You can learn more from Cathy Fisher here:
http://www.straightupfood.com/blog/
Cathy Fisher’s Zucchini Bread
INGREDIENTS
1 3/4 cups zucchini, unpeeled, grated
1 1/4 cups quick or old fashioned rolled oats (not instant), ground into flour
1 cup Nut Milk
3/4 cup whole grain wheat flour
3/4 cup walnut halves, chopped
1/2 cup apple, unpeeled and grated
10 Medjool dates, pitted, chopped
2 teaspoons vanilla extract
1 teaspoon baking soda
1 teaspoon baking powder
1 teaspoon cinnamon
1/2 teaspoon ground nutmeg
1/2 teaspoon ground ginger
PREP TIME
35
COOK TIME
65-70
SERVES
1 LOAF
DIRECTIONS
Preheat oven to 325°F.
Combine dates and nut milk in a small bowl and set aside to soften.
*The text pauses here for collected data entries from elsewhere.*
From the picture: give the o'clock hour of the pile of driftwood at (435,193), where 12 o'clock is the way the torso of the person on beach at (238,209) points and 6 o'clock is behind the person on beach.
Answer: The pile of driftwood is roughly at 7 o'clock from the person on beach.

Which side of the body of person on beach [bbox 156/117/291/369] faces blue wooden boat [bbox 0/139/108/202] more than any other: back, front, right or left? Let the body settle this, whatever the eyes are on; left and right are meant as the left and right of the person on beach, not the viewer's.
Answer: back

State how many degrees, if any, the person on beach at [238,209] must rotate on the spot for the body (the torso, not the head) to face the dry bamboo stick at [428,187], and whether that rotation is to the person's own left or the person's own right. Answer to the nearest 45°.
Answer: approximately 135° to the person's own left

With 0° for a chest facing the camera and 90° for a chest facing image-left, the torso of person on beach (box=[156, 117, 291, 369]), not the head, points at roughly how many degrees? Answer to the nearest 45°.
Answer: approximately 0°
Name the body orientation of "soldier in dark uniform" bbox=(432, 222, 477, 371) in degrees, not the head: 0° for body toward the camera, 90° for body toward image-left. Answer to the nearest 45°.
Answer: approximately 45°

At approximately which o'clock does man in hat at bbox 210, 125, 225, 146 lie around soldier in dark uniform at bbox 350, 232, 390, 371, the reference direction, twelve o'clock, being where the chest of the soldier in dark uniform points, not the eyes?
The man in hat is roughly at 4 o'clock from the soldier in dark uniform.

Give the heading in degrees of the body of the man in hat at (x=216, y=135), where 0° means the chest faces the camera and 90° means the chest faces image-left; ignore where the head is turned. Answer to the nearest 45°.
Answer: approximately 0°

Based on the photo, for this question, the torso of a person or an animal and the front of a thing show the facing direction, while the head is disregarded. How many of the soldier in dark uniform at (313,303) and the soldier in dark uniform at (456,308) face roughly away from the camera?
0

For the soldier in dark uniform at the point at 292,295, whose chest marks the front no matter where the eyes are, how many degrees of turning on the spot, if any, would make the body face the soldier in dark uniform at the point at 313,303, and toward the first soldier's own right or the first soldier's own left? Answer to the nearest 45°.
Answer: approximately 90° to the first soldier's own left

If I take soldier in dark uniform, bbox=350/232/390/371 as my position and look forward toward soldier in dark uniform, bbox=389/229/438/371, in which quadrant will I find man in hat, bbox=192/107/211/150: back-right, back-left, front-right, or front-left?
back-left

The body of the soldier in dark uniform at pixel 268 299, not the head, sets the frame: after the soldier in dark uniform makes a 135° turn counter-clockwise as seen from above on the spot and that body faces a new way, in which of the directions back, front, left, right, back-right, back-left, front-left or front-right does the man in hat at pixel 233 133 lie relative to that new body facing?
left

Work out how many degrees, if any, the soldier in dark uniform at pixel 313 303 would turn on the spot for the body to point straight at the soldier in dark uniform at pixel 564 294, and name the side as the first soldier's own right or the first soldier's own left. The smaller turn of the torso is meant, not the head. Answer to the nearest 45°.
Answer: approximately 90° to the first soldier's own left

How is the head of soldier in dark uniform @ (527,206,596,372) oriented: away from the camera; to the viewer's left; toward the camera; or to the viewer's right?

Using a high-speed blender, grind oats into flour. Add to a small bowl along with baking soda, baking powder, cinnamon, nutmeg and ginger. Stir and set aside.
In a large bowl, combine grated zucchini, apple and vanilla.
Add dates and nut milk into high-speed blender. Blend until smooth then pour into bowl of zucchini, apple and vanilla, mixing with a fork.
Combine bowl of dry ingredients into the bowl of wet ingredients and stir thoroughly with a wooden spoon.
Add chopped walnuts and stir.
Line loaf pan with parchment paper then add batter.
Bake 65-70 minutes, or until golden brown and toothpick inserted in the center comes out clean.
Let cool 5 minutes before removing from loaf pan, then cool an additional 10-15 minutes before slicing.